The Court finds that the requirements of Rule 23(a) and Rule 23(b)(3) have been satisfied. Accordingly,

IT IS ORDERED:

(1) That the Motion for Class Certification, Doc. 42, is granted.

(2) That, pursuant to Federal Rule of Civil Procedure 23(b)(3), a class is certified of all 226 Super 8 franchisees identified in the motion for class certification that are or have been parties to a standard Super 8 Motel Franchise Agreement, attached as Exhibit A to Plaintiffs Complaint, and were subject to Super 8’s requirement instituted in December of 2003 that franchisees must pay an additional mandatory five percent fee on all gross room sales for customers enrolled in its TripRewards program,

(3) That Plaintiff shall file a proposed form of notice to class members with the Court within 10 days from the date of service of this Order.

. The Court cannot rule on the validity of the releases at this time.
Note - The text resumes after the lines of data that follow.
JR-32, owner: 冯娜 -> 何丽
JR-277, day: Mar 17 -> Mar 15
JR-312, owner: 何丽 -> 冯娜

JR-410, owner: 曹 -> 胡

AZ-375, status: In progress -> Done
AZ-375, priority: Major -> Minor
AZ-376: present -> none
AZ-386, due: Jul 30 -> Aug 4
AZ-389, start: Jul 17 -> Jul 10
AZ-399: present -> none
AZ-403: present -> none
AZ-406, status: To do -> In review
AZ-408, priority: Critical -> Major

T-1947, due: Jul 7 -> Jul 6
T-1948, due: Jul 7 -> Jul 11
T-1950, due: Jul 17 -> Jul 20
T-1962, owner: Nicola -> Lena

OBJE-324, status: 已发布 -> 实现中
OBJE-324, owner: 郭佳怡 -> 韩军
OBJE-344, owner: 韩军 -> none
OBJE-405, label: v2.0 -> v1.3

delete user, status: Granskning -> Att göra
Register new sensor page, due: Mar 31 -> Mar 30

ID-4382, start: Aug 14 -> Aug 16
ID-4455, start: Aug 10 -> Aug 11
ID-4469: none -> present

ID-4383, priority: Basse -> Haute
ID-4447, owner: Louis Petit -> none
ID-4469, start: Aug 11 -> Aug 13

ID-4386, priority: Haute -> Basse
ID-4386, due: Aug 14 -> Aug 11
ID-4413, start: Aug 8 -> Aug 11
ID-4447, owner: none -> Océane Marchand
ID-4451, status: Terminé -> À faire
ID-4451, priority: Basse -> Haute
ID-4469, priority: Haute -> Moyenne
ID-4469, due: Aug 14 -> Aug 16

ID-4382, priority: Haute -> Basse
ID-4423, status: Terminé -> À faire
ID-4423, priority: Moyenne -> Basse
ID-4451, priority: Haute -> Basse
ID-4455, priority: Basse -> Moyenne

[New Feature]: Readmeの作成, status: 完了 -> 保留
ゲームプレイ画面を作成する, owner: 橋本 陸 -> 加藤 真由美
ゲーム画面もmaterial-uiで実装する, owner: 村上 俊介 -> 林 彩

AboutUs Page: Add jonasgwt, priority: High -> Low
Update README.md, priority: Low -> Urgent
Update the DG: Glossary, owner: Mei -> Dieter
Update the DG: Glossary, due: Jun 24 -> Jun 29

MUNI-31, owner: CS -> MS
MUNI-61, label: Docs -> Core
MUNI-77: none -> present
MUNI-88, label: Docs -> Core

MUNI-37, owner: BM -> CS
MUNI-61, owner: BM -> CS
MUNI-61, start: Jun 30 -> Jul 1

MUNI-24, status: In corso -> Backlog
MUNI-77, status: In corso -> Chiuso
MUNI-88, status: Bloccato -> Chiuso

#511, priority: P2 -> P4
See, e.g., Elizabeth M. v. Montenez, 458 F.3d 779, 786 (8th Cir. 2006)("Though class certification is not the time to address the merits of the parties’ claims and defenses, the 'rigorous analysis’ under Rule 23 must involve consideration of what the parties must prove.”)

. Should Plaintiff succeed on the merits of the breach of contract claim in this case, the records as to the amount of payments made by class members are in the hands of defendant, and the amount to which each class member would be entitled could be readily determined.